The base language definitions (excluding definitions used in modules) are now in one main file inside the languages directory, named after the code of the language (eg, en_US.xml, de_DE.xml, ..). The settings for the language also exist in this file (eg, date formats, locale, ..). A directory also exists with the same code name, that contains the images used for that language (buttons) and the definitions of the modules, each in their separate XML files in a structured directory (eg, en_US/modules/payment/paypal.xml).

These are in separate files so that when the module is uninstalled, so are its language definitions! There is no relationship here between the module and the language definitions, as how the module parameters are linked from the module itself, so the uninstallation routine reads the XML language file for the module and automatically deletes the definition keys from the database. Nice, clean, and transparent :-)

The installation routine now scans the languages directory recursively and imports all found XML files into the database, automagically. Groovy! 8)

Yes! The definitions are stored in the database - they are not read from large-sized-XML-files on each page request which would kill the performance of the store.

The bonus point here is that each definition is now assigned a group, which the page being loaded only queries from the database. This is ofcourse cached for optimal performance.

The reason why the definitions are not cached directly from the XML files is to keep a copy of the definitions for additional features in future releases. One great possible feature here is then being able to compare between edited definitions and base definitions, to make it easier to manage the numerous translations a store can have.

Importing new language packs from the Administration Tool follows the same principle as the installation routine, where it recursively scans the language directory and imports the definitions in the XML files into the database.

With providing so much ease now to the store owner, we obviously must match this with equally so much power, so it is also obviously possible to export language packs! This should help increase the quality of the language packs that are contributed to the project. Groovy! 8)

Searching for language definitions would also improve the management of the installed languages, and will be worked in in a later alpha release.

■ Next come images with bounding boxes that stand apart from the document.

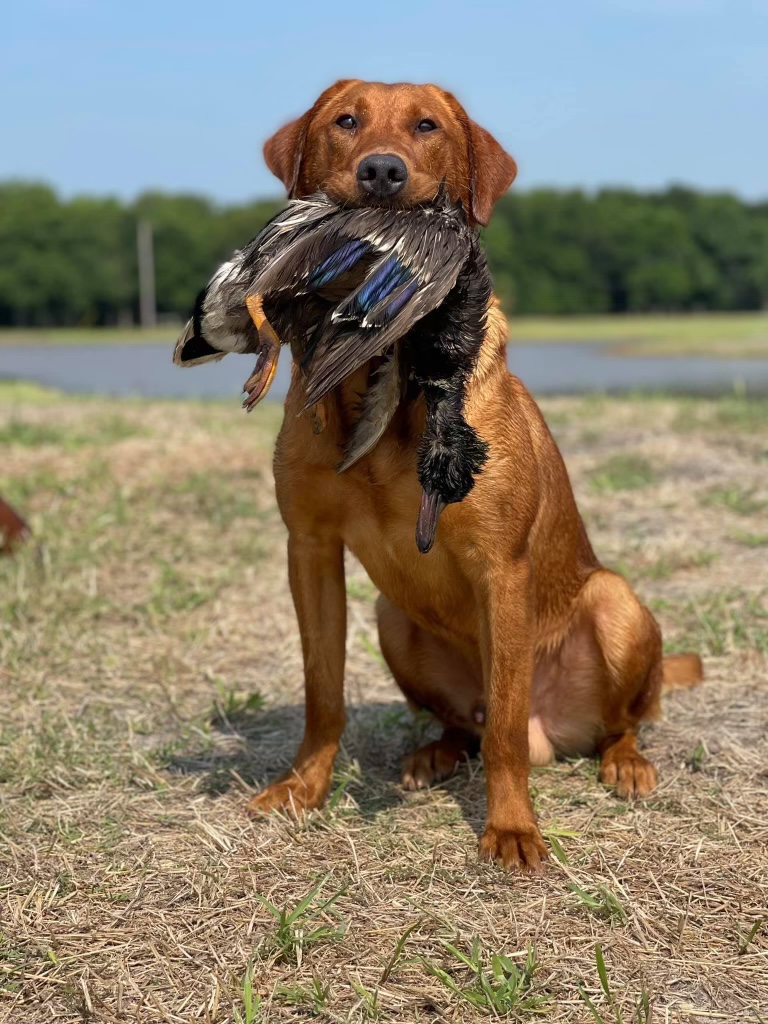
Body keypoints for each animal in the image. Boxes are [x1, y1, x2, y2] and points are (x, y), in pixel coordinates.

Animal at [246, 79, 704, 868]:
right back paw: (434, 753)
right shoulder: (309, 548)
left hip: (615, 602)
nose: (381, 172)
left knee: (604, 721)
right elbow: (322, 694)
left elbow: (506, 735)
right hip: (392, 618)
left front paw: (513, 826)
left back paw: (625, 762)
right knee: (466, 723)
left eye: (427, 126)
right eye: (345, 121)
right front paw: (303, 787)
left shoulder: (501, 565)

The only negative aspect of the new language implementation is needing to declare the $osC_Languages object as a global within functions and class methods, as the values of the definitions are now returned as $osC_Languages->get(’definition_key’). I think this can be fixed with a nice method Drupal uses of a simple t() function (ie, t(’definition_key’)) but this would break our coding standards of functions needing to be abbreviated with osc_, so that would become osc_t(’definition_key’), which I personally hate more than what is being used now :roll: Dilemmas, dilemmas ;-)

Here’s a movie showing what will appear in the second alpha release, that I am aiming to provide to our sponsors for testing over the weekend. This release is obviously late for the reasons explained above, and will make sure to update the workboard with the new roadmap for these alpha testing releases once this second release is available.